* Job item: Change every "value" in the entries below to "amount", leaving everything else as it is, and copy the entries out again without the pictures.

-.-.-

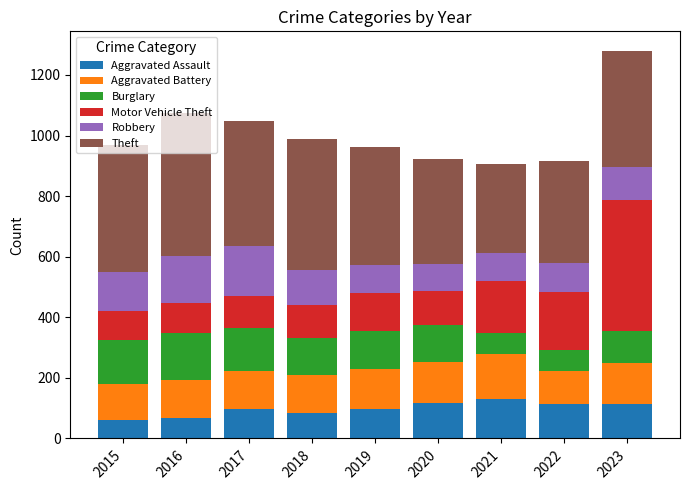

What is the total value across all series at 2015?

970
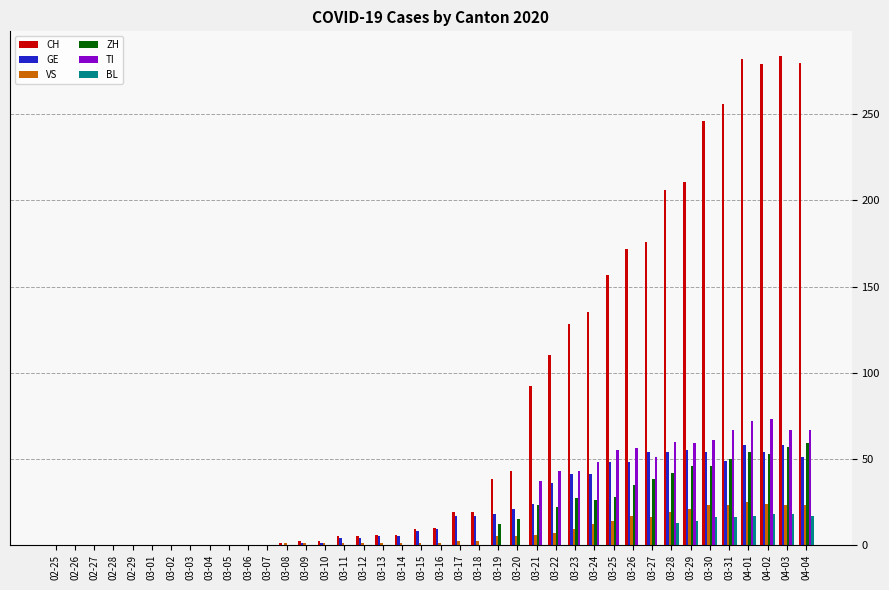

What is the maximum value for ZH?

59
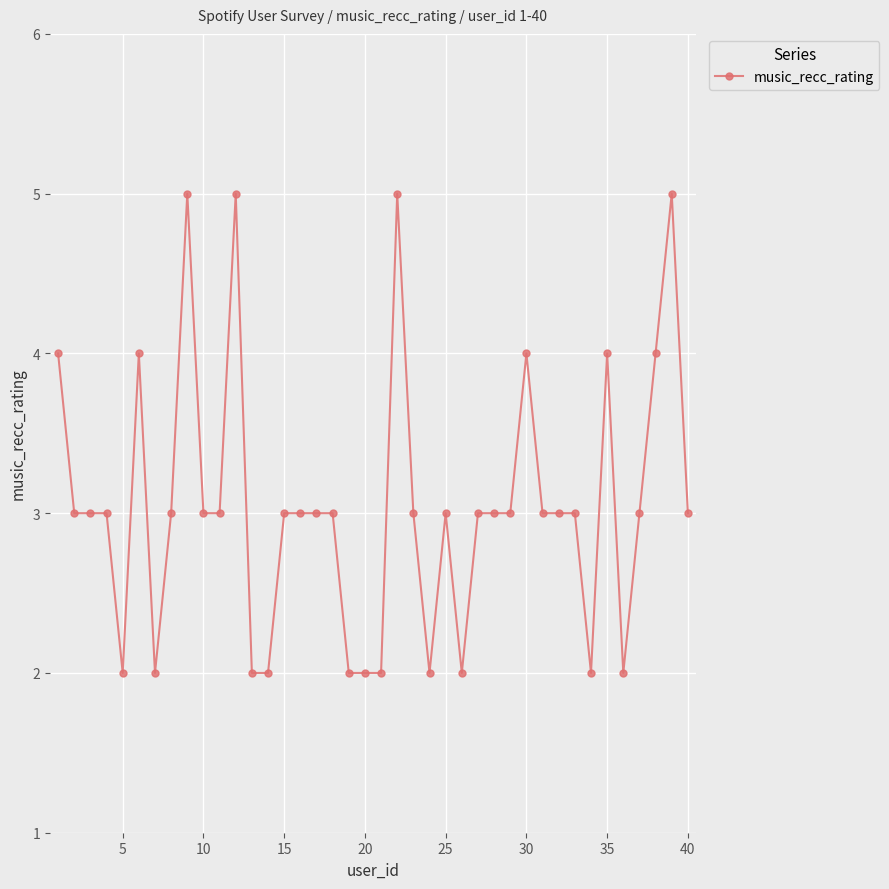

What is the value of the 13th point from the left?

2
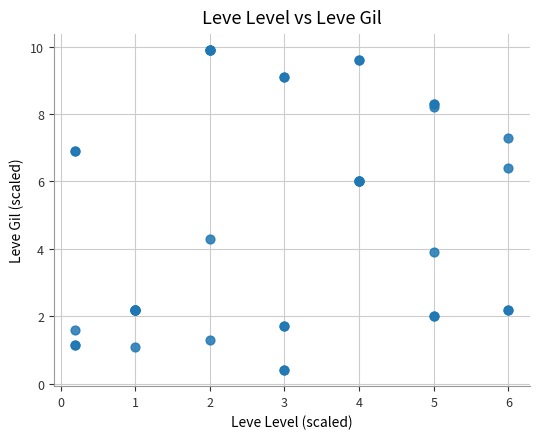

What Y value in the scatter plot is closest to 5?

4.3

-.-.-

* Exercise solution:
What is the total amount across all series at 2015?

970

What is the maximum amount for ZH?

59

What is the amount of the 13th point from the left?

2

What Y amount in the scatter plot is closest to 5?

4.3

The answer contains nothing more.